• TASK DETAILS
Please find every line below that includes "Profile" and report how many there are. Nothing else is needed.

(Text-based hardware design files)
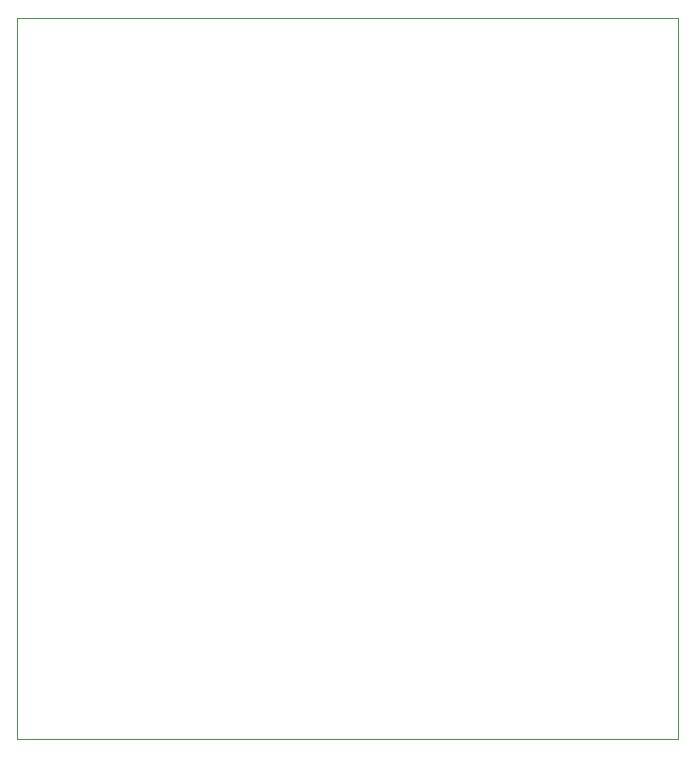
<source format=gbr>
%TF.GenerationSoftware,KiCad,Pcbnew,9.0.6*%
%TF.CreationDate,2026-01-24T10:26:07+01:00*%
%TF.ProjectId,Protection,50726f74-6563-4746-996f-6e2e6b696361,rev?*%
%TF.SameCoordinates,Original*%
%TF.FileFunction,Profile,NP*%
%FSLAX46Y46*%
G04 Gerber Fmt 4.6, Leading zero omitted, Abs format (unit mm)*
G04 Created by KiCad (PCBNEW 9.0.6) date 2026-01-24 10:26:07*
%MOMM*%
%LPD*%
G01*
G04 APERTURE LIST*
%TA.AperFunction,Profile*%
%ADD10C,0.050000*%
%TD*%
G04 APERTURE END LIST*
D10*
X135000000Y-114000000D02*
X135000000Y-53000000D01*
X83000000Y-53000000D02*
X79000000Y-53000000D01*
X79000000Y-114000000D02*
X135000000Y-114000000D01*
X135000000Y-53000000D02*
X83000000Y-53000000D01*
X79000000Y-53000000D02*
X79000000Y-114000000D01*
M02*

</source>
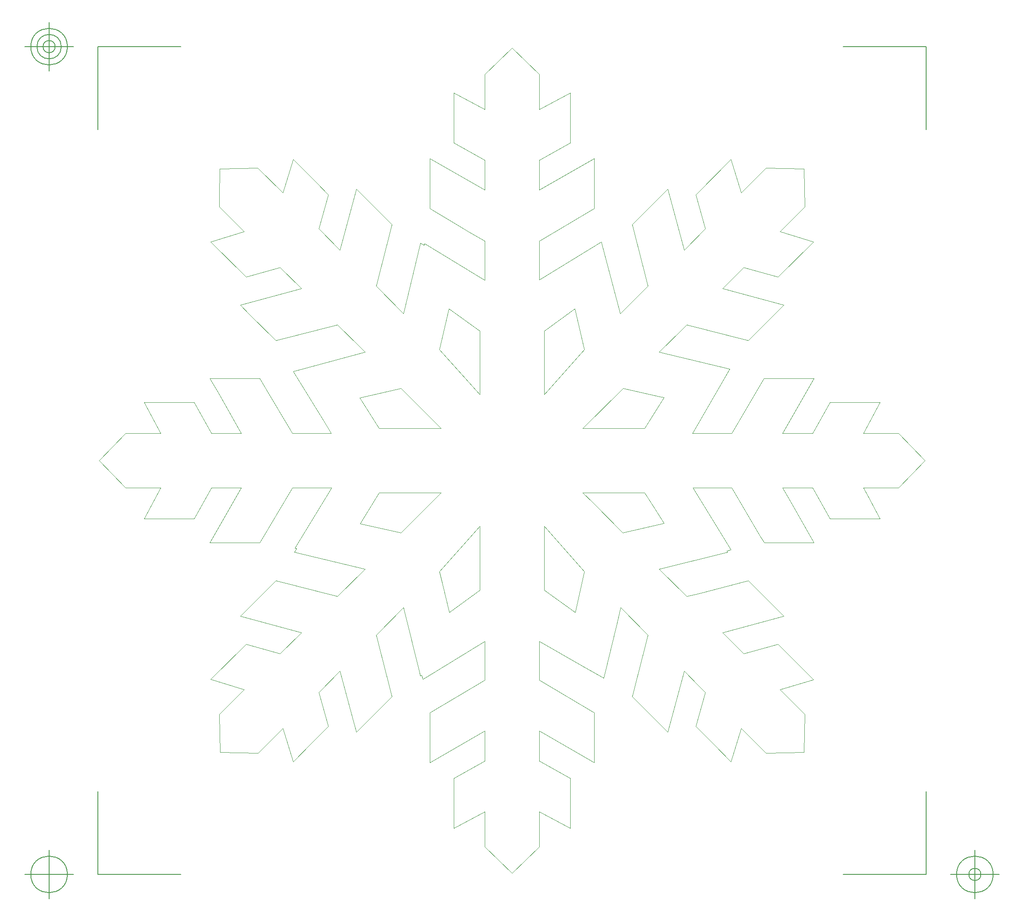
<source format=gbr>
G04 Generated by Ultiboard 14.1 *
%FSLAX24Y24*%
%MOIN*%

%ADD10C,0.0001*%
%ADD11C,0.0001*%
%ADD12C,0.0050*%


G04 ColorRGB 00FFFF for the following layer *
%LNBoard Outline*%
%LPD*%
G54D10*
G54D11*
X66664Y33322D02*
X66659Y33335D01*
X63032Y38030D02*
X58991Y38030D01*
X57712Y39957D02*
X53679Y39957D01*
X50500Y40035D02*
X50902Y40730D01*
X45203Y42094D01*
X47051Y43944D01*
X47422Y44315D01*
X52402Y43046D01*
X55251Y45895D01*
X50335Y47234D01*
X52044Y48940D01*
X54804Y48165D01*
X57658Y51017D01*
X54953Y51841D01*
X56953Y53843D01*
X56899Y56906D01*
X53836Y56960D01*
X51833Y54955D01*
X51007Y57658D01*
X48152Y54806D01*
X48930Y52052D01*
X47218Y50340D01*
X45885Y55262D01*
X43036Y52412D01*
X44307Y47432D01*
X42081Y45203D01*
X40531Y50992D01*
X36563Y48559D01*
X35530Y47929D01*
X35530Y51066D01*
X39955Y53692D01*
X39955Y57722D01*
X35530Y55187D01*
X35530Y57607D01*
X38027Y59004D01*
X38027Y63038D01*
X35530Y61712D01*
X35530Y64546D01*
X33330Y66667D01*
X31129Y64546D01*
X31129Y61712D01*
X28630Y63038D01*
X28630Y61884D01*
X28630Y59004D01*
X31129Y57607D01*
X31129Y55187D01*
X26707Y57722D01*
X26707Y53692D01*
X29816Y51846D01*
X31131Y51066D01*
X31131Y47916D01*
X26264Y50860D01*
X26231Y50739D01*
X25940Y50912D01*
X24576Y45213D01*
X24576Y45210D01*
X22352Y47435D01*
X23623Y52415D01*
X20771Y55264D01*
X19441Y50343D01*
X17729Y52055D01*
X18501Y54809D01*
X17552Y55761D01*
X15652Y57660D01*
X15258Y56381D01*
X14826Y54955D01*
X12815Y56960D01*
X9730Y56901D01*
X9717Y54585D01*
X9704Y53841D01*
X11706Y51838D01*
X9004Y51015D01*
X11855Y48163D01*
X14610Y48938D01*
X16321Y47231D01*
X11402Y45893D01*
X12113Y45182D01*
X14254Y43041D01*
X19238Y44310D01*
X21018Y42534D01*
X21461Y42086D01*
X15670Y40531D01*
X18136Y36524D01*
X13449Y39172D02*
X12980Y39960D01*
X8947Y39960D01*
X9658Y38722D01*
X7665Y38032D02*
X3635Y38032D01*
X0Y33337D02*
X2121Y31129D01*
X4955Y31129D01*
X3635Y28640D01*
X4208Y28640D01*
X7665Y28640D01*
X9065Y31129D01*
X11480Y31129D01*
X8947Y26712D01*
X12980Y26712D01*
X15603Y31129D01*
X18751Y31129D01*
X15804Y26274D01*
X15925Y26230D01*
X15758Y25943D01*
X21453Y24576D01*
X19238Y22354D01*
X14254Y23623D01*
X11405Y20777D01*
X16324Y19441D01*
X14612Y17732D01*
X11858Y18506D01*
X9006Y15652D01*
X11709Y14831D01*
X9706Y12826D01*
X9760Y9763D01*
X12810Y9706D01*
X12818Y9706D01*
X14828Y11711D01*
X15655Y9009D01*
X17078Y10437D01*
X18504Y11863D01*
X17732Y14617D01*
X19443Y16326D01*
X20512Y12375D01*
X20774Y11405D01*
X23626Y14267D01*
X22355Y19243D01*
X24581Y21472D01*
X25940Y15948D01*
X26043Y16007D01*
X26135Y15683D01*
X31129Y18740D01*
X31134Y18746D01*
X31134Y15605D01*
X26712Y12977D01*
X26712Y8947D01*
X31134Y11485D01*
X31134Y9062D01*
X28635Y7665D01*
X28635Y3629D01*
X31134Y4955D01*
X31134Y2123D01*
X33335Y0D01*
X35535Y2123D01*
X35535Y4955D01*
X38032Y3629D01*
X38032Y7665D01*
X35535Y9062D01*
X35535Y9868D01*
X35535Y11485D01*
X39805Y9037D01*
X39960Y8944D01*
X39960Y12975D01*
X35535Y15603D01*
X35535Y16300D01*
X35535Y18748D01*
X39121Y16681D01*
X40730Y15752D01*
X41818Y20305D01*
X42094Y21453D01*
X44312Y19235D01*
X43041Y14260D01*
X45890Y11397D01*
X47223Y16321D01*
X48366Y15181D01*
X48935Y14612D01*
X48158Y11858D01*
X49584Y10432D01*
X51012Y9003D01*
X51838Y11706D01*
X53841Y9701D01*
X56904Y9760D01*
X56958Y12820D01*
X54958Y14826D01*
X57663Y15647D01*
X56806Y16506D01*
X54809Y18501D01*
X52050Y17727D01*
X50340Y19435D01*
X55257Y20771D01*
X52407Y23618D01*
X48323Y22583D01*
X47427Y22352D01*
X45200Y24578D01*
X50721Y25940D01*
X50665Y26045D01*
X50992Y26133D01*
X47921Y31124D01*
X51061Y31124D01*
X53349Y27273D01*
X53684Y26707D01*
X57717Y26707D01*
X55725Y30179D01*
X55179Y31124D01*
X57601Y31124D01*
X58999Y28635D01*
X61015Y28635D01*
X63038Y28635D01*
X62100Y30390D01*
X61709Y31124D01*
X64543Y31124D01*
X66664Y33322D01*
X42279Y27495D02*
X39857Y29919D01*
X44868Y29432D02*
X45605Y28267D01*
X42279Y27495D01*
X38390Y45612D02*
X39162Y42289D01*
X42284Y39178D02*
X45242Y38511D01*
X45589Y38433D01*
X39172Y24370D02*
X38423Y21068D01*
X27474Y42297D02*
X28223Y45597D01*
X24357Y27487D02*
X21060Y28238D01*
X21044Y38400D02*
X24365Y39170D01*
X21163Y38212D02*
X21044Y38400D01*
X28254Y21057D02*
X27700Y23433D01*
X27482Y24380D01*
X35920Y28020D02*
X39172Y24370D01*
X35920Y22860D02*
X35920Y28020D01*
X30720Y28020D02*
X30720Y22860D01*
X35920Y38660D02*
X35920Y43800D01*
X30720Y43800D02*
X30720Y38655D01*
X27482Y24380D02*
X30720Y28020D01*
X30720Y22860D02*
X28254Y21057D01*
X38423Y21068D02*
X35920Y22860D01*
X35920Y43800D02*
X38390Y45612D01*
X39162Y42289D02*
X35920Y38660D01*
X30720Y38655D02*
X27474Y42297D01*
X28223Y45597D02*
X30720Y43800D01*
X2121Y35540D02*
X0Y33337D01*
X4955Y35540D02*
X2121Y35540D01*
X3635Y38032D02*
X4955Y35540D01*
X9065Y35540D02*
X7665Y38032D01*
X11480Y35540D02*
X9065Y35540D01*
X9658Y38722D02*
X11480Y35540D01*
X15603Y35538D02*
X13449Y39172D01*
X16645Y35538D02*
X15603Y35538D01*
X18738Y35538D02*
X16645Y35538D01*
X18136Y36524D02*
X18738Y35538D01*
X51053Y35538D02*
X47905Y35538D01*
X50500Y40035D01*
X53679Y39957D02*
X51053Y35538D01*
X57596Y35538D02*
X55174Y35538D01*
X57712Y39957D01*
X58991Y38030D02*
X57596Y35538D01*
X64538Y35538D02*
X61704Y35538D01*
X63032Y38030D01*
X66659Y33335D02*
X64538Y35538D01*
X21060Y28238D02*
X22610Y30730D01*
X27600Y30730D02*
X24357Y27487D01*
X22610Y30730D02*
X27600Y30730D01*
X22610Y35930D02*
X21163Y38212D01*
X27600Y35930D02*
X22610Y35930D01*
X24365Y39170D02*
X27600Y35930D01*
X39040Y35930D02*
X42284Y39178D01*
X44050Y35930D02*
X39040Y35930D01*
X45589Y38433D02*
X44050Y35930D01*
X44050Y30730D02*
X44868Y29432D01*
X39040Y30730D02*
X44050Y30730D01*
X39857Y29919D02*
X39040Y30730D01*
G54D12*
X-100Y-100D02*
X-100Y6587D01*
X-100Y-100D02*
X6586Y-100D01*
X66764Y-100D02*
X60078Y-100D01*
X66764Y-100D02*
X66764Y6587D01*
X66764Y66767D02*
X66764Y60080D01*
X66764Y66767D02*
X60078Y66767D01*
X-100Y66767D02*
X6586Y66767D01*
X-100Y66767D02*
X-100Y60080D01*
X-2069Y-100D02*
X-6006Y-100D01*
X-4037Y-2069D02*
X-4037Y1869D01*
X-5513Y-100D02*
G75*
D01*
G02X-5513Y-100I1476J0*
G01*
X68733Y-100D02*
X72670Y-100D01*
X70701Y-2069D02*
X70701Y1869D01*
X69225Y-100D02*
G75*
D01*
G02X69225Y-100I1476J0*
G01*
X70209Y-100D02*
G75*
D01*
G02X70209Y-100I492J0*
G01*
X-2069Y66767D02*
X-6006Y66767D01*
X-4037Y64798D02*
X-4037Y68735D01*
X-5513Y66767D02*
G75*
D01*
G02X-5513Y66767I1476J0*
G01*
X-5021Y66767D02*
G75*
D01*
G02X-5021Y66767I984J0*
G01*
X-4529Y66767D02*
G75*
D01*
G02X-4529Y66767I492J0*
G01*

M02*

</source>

• OUTPUT BELOW
2